Cordelia would therefore have been extremely wealthy at this point but all was not well. She had long been estranged from her family and now her neighbours were feeling resentful. The London papers of January 1863 report how a lady claiming title to at least one of Cordelia’s Stamford Street houses broke in one evening with some hired heavies to take possession of the house and change the padlock on the front door. Cordelia retaliated by hiring her own locksmith to reverse this. Returning to the house with a carpenter, Cordelia found herself surrounded by an angry mob demanding that she prove ownership of her properties. Taking fright, Cordelia retreated upstairs and escaped with her carpenter over the roof. Not bad for a 62 year-old lady in long skirts! Such details would certainly have made for an entertaining session at the subsequent court hearing. In the end the defendants were bound over to keep the peace.

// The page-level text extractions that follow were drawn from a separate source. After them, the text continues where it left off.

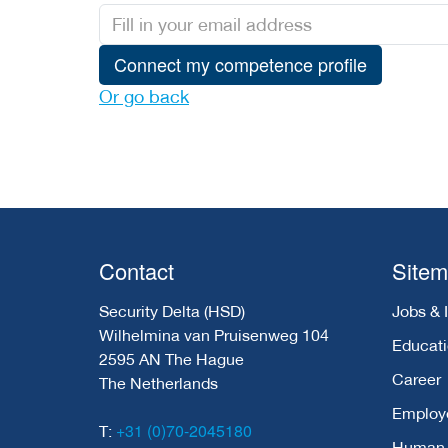
Connect my competence profile
Or go back
Contact
Site
Security Delta (HSD)
Jobs & 
Wilhelmina van Pruisenweg 104
Educat
2595 AN The Hague
Career
The Netherlands
Employ
+31 (0)70-2045180
T:
Human C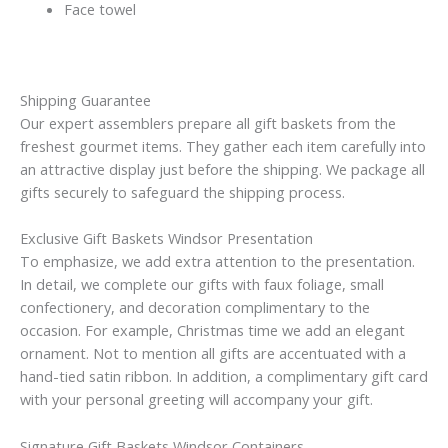
Face towel
Shipping Guarantee
Our expert assemblers prepare all gift baskets from the
freshest gourmet items. They gather each item carefully into
an attractive display just before the shipping. We package all
gifts securely to safeguard the shipping process.
Exclusive Gift Baskets Windsor Presentation
To emphasize, we add extra attention to the presentation.
In detail, we complete our gifts with faux foliage, small
confectionery, and decoration complimentary to the
occasion. For example, Christmas time we add an elegant
ornament. Not to mention all gifts are accentuated with a
hand-tied satin ribbon. In addition, a complimentary gift card
with your personal greeting will accompany your gift.
Signature Gift Baskets Windsor Containers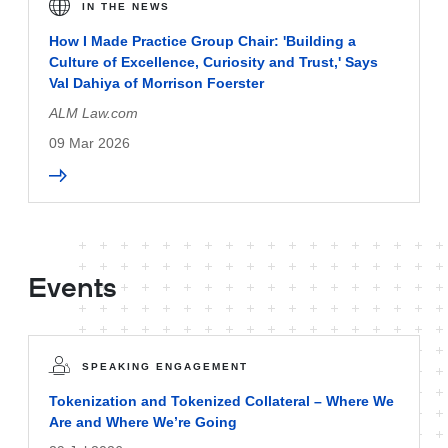
IN THE NEWS
How I Made Practice Group Chair: 'Building a
Culture of Excellence, Curiosity and Trust,' Says
Val Dahiya of Morrison Foerster
ALM Law.com
09 Mar 2026
Events
SPEAKING ENGAGEMENT
Tokenization and Tokenized Collateral – Where We
Are and Where We’re Going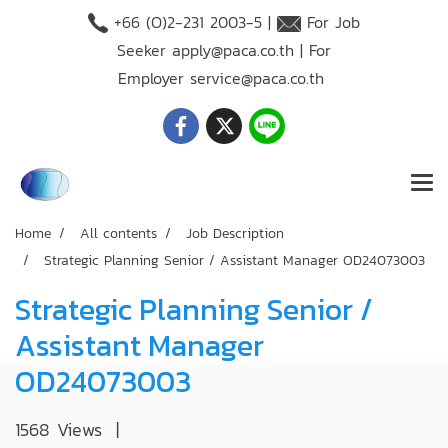
+66 (O)2-231 2003-5 |
For Job
Seeker
apply@paca.co.th
| For
Employer
service@paca.co.th
Home
All contents
Job Description
Strategic Planning Senior / Assistant Manager OD24073003
Strategic Planning Senior /
Assistant Manager
OD24073003
1568 Views
|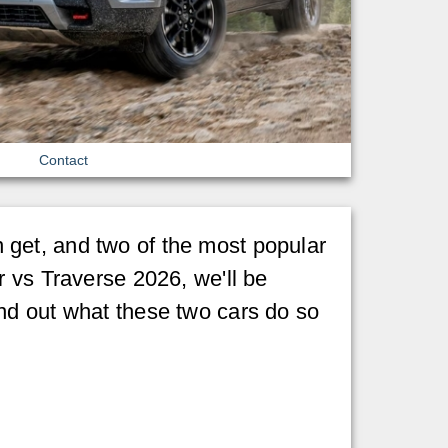
Contact
get, and two of the most popular
r vs Traverse 2026, we'll be
nd out what these two cars do so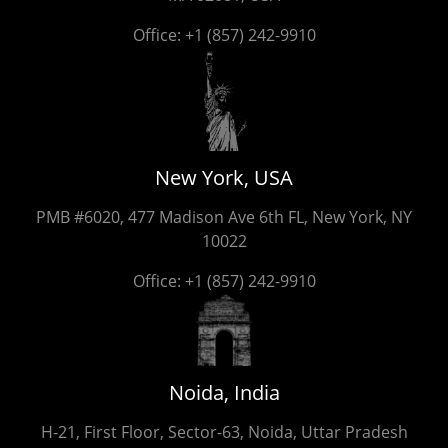
Office:
+1 (857) 242-9910
New York, USA
PMB #6020, 477 Madison Ave 6th FL, New York, NY
10022
Office:
+1 (857) 242-9910
Noida, India
H-21, First Floor, Sector-63, Noida, Uttar Pradesh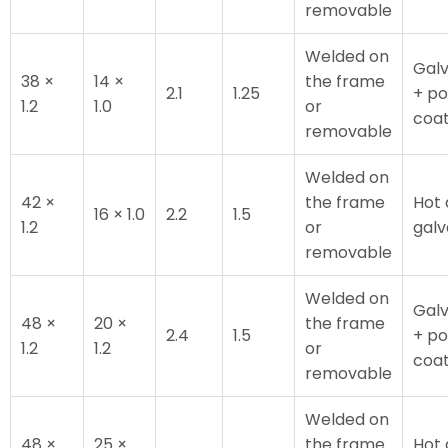
removable
Welded on
Galv
38 ×
14 ×
the frame
2.1
1.25
+ p
1.2
1.0
or
coa
removable
Welded on
42 ×
the frame
Hot 
16 × 1.0
2.2
1.5
1.2
or
galv
removable
Welded on
Galv
48 ×
20 ×
the frame
2.4
1.5
+ p
1.2
1.2
or
coa
removable
Welded on
48 ×
25 ×
the frame
Hot 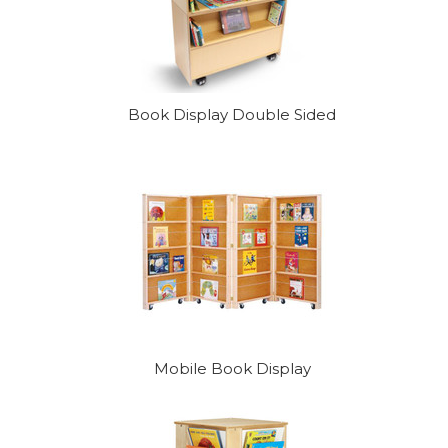
Book Display Double Sided
Mobile Book Display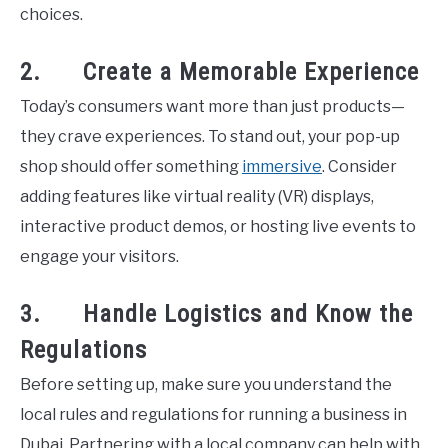
choices.
2. Create a Memorable Experience
Today’s consumers want more than just products—
they crave experiences. To stand out, your pop-up
shop should offer something
immersive
. Consider
adding features like virtual reality (VR) displays,
interactive product demos, or hosting live events to
engage your visitors.
3. Handle Logistics and Know the
Regulations
Before setting up, make sure you understand the
local rules and regulations for running a business in
Dubai. Partnering with a local company can help with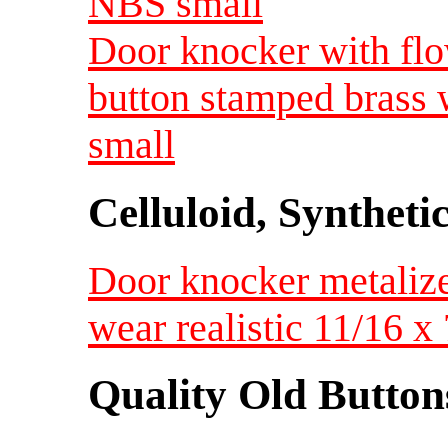
NBS small
Door knocker with fl
button stamped brass w
small
Celluloid, Syntheti
Door knocker metalized
wear realistic 11/16
Quality Old Button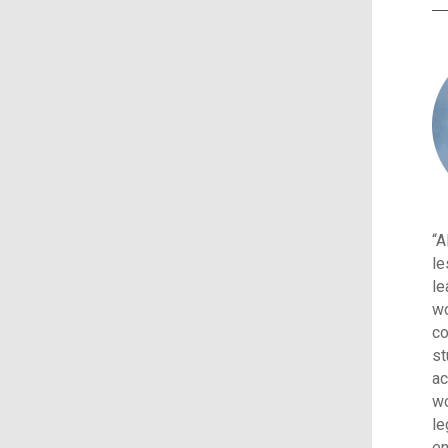
“A
le
le
wo
co
st
ac
wo
le
en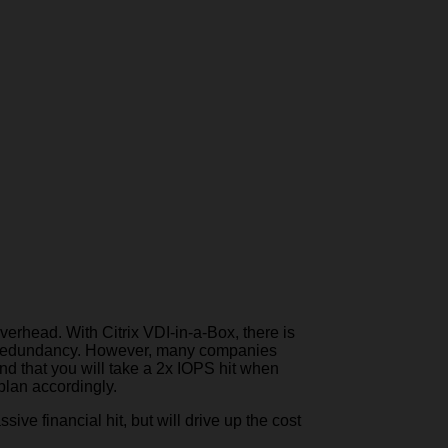
erhead. With Citrix VDI-in-a-Box, there is
t’s redundancy. However, many companies
and that you will take a 2x IOPS hit when
plan accordingly.
ve financial hit, but will drive up the cost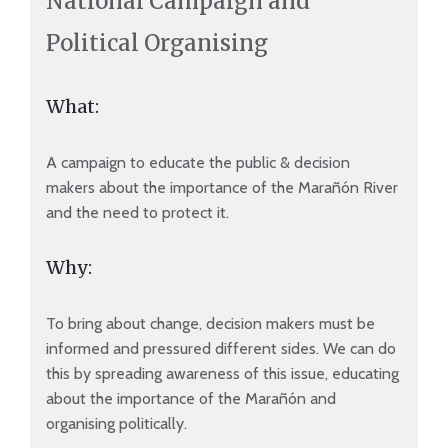
National Campaign and
Political Organising
What:
A campaign to educate the public & decision
makers about the importance of the Marañón River
and the need to protect it.
Why:
To bring about change, decision makers must be
informed and pressured different sides. We can do
this by spreading awareness of this issue, educating
about the importance of the Marañón and
organising politically.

Another dispute arose in August 1871 when a Mrs Baker, an ex-tenant of her father’s, claimed that Cordelia owed her the sum of £38 5s 6d for residual contents of a house on Skinner Street that she and her now deceased husband had vacated over thirty years previously. In an attempt to exact the money she took to throwing mud and stones at Cordelia’s house inciting a mob to gather. Reporting on the case the London Evening Standard (4 August 1871) described Cordelia as ‘an old shrivelled up but rather active lady’. She counter-claimed that the Bakers had moved out owing her father a year’s rent. The house having since been demolished the judgment once again went in Cordelia’s favour.
The 1871 Census shows Cordelia, now 70 years of age, living at 43 Stamford Street along with Susan Goring, a house servant, and her baby. Susan’s husband and 6-year-old son were living next door.

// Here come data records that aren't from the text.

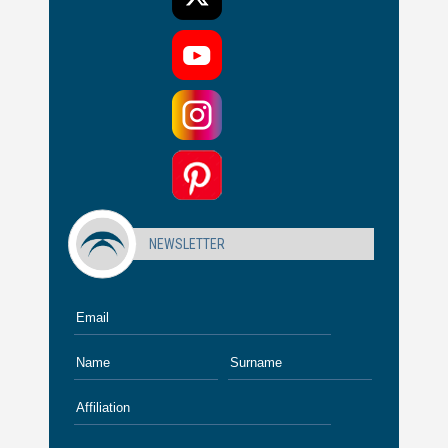
NEWSLETTER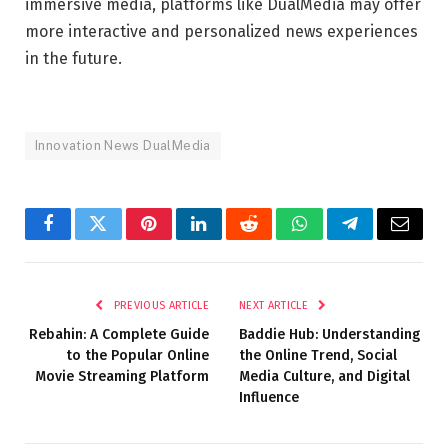
immersive media, platforms like
DualMedia
may offer
more interactive and personalized news experiences
in the future.
Innovation News DualMedia
Facebook
Twitter
Pinterest
LinkedIn
Reddit
WhatsApp
Telegram
Email
PREVIOUS ARTICLE
NEXT ARTICLE
Rebahin: A Complete Guide
Baddie Hub: Understanding
to the Popular Online
the Online Trend, Social
Movie Streaming Platform
Media Culture, and Digital
Influence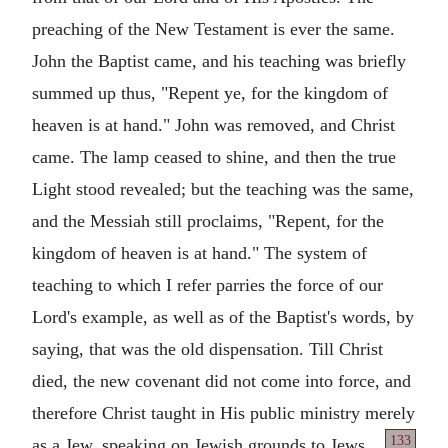
preaching of the New Testament is ever the same.
John the Baptist came, and his teaching was briefly
summed up thus, "Repent ye, for the kingdom of
heaven is at hand." John was removed, and Christ
came. The lamp ceased to shine, and then the true
Light stood revealed; but the teaching was the same,
and the Messiah still proclaims, "Repent, for the
kingdom of heaven is at hand." The system of
teaching to which I refer parries the force of our
Lord's example, as well as of the Baptist's words, by
saying, that was the old dispensation. Till Christ
died, the new covenant did not come into force, and
therefore Christ taught in His public ministry merely
133
as a Jew,
speaking on Jewish grounds to Jews.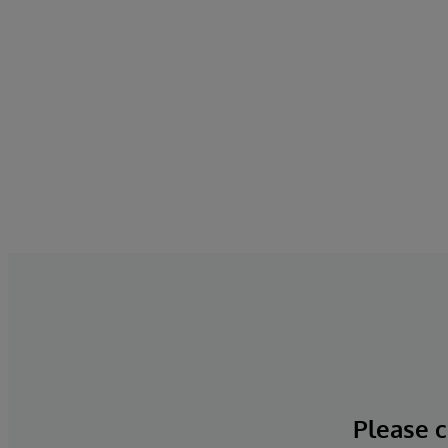
Please c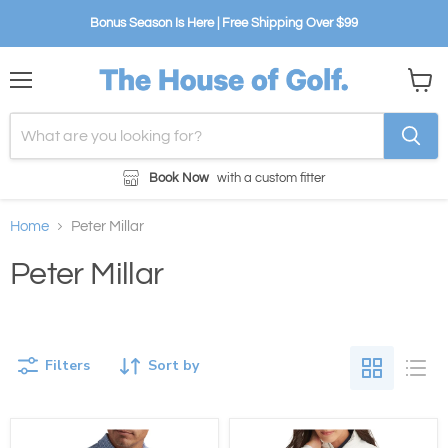
Bonus Season Is Here | Free Shipping Over $99
Menu
View
cart
Book Now
with a custom fitter
Home
Peter Millar
Peter Millar
Filters
Sort by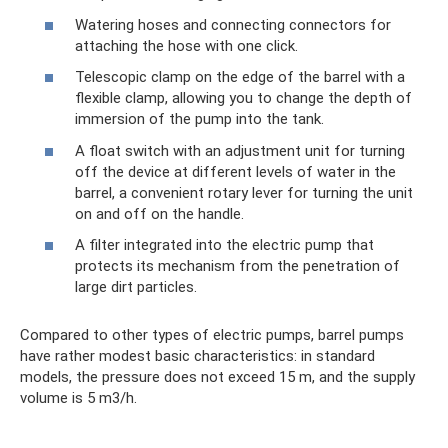
Watering hoses and connecting connectors for
attaching the hose with one click.
Telescopic clamp on the edge of the barrel with a
flexible clamp, allowing you to change the depth of
immersion of the pump into the tank.
A float switch with an adjustment unit for turning
off the device at different levels of water in the
barrel, a convenient rotary lever for turning the unit
on and off on the handle.
A filter integrated into the electric pump that
protects its mechanism from the penetration of
large dirt particles.
Compared to other types of electric pumps, barrel pumps
have rather modest basic characteristics: in standard
models, the pressure does not exceed 15 m, and the supply
volume is 5 m3/h.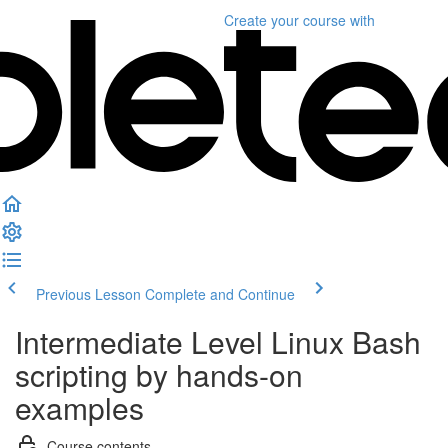
Create your course
with
Previous Lesson
Complete and Continue
Intermediate Level Linux Bash
scripting by hands-on
examples
Course contents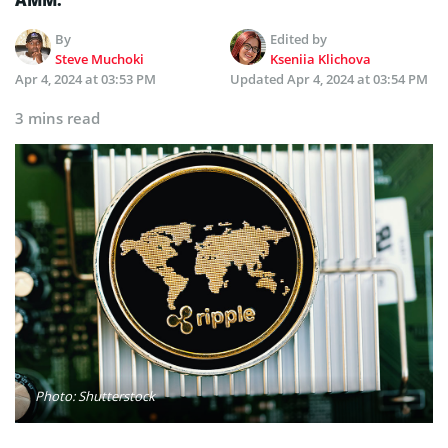
By
Edited by
Steve Muchoki
Kseniia Klichova
Apr 4, 2024 at 03:53 PM
Updated
Apr 4, 2024 at 03:54 PM
3 mins read
Photo: Shutterstock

Cordelia died peacefully in her chair in December 1871, the cause of death at the inquest being given as ‘affection of the heart and congestion of the lungs’. It was initially believed that she died intestate but a will was apparently discovered tucked into the wires of her grandfather’s old harpsichord. Cordelia bequeathed her personal estate, including all ready money held in the bank and in securities, to the Hospital for the Cure of Consumption at Brompton.

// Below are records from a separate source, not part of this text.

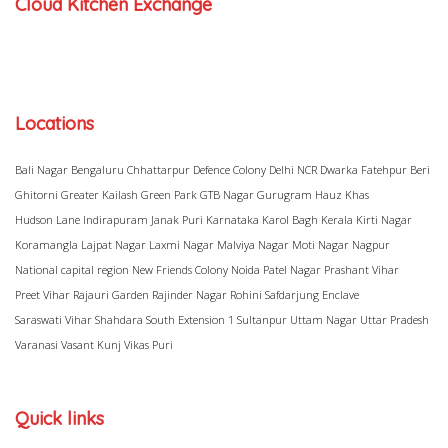
Cloud Kitchen Exchange
Locations
Bali Nagar
Bengaluru
Chhattarpur
Defence Colony
Delhi NCR
Dwarka
Fatehpur Beri
Ghitorni
Greater Kailash
Green Park
GTB Nagar
Gurugram
Hauz Khas
Hudson Lane
Indirapuram
Janak Puri
Karnataka
Karol Bagh
Kerala
Kirti Nagar
Koramangla
Lajpat Nagar
Laxmi Nagar
Malviya Nagar
Moti Nagar
Nagpur
National capital region
New Friends Colony
Noida
Patel Nagar
Prashant Vihar
Preet Vihar
Rajauri Garden
Rajinder Nagar
Rohini
Safdarjung Enclave
Saraswati Vihar
Shahdara
South Extension 1
Sultanpur
Uttam Nagar
Uttar Pradesh
Varanasi
Vasant Kunj
Vikas Puri
Quick links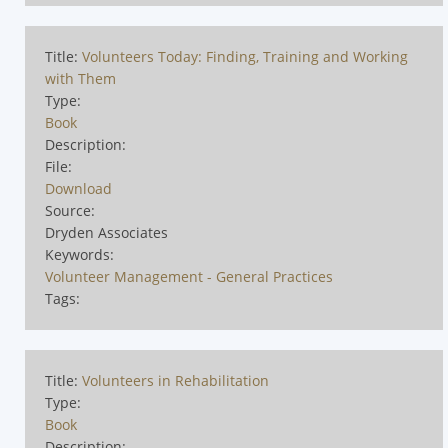
Title:
Volunteers Today: Finding, Training and Working
with Them
Type:
Book
Description:
File:
Download
Source:
Dryden Associates
Keywords:
Volunteer Management - General Practices
Tags:
Title:
Volunteers in Rehabilitation
Type:
Book
Description: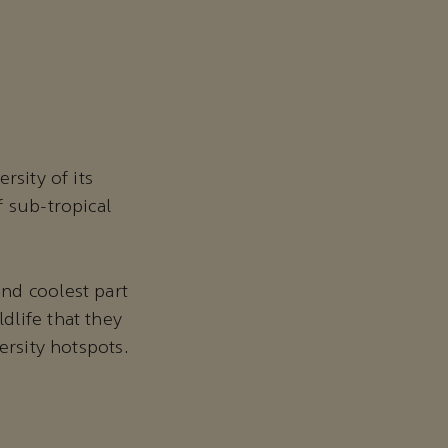
rsity of its
f sub-tropical
nd coolest part
dlife that they
ersity hotspots.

The Press loved the story – the Chepstow Weekly Advertiser described how a room in her house was filled of caps and bonnets, and how a canvas bag was stuffed with coins to the tune of £500. Others reported that upwards of £20,000 was found hidden in out-of-the-way places all over the house. In total, the Hospital stood to benefit by £100,000 equating to over 10 million in today’s money. The Dublin Evening Telegraph wondered how the hospital could possibly spend that much money given that the recommended treatment for consumptives was cod liver oil, snail broth and asses’ milk. Ever helpful though, they suggested that the ‘army of doctors’ could help out by indulging in ‘fine old port and golden sherry’ and that by ‘sitting firmly together shoulder by shoulder at the banquet board’ they might thereby spend the money before the end of the year!
In the event, the Brompton Hospital used Cordelia’s money to build a new wing to accommodate 137 additional beds. The extension was officially opened in June 1882 by Lord Derby with a commemorative slab that read – In Memoriam Cordelia Read 1879.